Fault damage zones potentially represent native permeable channels within otherwise ultra-tight igneous formations that may be used to promote fluid circulation for convective heat recovery. The United Downs Deep Geothermal Power (UDDGP) project aims to recover geothermal energy by directly injecting, circulating then recovering fluids from such a fault. The UDDGP project injects fluid into the fault at 2500 m where rock temperature is ~75 °C – 80 °C and recovers the injectate from 4500 m, where the bottom hole temperature is predicted to be 190 °C. We explore such down-dip circulation through numerical modeling to determine the anticipated temperature and longevity of the thermal recovery and the potential for induced seismicity (fault reactivation) by contrasting response for up-dip circulation. The results reveal that down-dip circulation not only maximizes water temperature and flow rate at the outlet but also simultaneously suppresses fault reactivation over the long term. In down-dip circulation, fault permeability in the critically stressed shallow fault damage zone is more greatly enhanced than that of the deep fault as a result of the strong injection-induced thermal stress. Fault sealing is breached as a result of reactivation in the shallow fault, prompting transverse fluid penetration and subsequent fluid circulation in the footwall. Switching the injection scheme from down-dip circulation to up-dip circulation, while maintaining an identical injection rate, leads to a drastic increase in the cumulative number of seismic events, with the average magnitude increasing from 1 to 2. This reversed well configuration (circulation bottom to top) also reduces power output from 6 to 7 MW_thermal to 2 MW_thermal, due to reduced enthalpy and flow rate in the production well.

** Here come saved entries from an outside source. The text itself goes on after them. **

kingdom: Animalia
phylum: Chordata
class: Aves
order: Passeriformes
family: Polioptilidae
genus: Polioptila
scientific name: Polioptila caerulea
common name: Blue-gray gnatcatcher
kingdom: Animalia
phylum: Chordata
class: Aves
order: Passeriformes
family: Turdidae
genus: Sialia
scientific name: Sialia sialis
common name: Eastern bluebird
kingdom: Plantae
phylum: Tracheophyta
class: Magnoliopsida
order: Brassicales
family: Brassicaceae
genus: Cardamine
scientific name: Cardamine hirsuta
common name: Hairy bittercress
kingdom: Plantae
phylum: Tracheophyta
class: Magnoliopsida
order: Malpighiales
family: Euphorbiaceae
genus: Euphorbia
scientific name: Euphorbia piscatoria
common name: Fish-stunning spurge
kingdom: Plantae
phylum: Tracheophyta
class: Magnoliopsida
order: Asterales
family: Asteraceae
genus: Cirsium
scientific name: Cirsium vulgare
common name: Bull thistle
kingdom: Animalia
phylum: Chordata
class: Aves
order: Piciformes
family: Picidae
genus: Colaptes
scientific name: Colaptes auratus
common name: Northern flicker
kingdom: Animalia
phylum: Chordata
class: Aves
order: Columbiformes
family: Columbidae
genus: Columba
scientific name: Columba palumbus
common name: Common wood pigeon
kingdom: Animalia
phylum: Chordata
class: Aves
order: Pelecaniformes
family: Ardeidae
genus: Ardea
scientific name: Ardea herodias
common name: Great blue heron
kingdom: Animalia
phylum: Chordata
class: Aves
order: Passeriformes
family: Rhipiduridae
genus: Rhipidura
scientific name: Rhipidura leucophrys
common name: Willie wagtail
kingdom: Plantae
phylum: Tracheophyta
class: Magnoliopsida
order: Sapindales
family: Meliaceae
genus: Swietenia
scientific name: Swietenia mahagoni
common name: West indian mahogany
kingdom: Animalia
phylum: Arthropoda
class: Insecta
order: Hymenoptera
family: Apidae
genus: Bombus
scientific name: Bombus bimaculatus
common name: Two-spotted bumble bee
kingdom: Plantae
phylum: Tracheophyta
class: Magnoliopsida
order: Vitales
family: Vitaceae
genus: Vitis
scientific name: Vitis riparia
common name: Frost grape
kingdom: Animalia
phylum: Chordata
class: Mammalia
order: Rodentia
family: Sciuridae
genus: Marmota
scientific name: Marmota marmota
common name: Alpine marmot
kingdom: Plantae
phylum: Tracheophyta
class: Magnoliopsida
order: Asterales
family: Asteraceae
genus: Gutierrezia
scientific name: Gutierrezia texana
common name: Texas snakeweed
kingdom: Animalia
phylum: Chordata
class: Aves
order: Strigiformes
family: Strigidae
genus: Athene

The outcomes from this study confirm the preferred design of the well pattern as circulating top to bottom, to both maximize heat recovery and limit induced seismicity. A lower production pressure is necessary to avoid pressure build-up inside the fault . Production pressure at 15–20 MPa could ensure both high cumulative power generation and a stable fault state.

断层破坏区可能代表超致密火成岩地层内的天然可渗透通道，可用于促进流体循环以进行对流热回收。United Downs Deep Geothermal Power (UDDGP) 项目旨在通过直接注入、循环然后从此类断层中回收流体来回收地热能。UDDGP 项目在 2500 m 处向断层注入流体，其中岩石温度约为 75 °C – 80 °C，并从 4500 m 处回收注入液，其中井底温度预计为 190 °C。我们通过数值模拟探索这种下倾环流，通过对比上倾环流的响应来确定热恢复的预期温度和寿命以及诱发地震活动（断层再激活）的潜力。结果表明，下倾循环不仅使出口处的水温和流速最大化，而且同时长期抑制断层再激活。在下倾环流中，由于强烈的注入热应力，浅层断层受临界应力破坏带的断层渗透率比深层断层渗透率提高得更多。由于浅层断层的再活化，断层封闭被破坏，促使流体横向渗透并随后在下盘进行流体循环。将注入方案从下倾环流切换到上倾环流，同时保持相同的注入速率，导致地震事件的累积数量急剧增加，平均震级从 1 增加到 2。_热到2兆瓦_热，由于减少了热焓和流速在生产井。这项研究的结果证实了井网的首选设计为从上到下循环，以最大限度地提高热回收率并限制诱发地震活动。需要较低的生产压力以避免断层内压力积聚。15-20 MPa的生产压力可以保证高累积发电量和稳定的故障状态。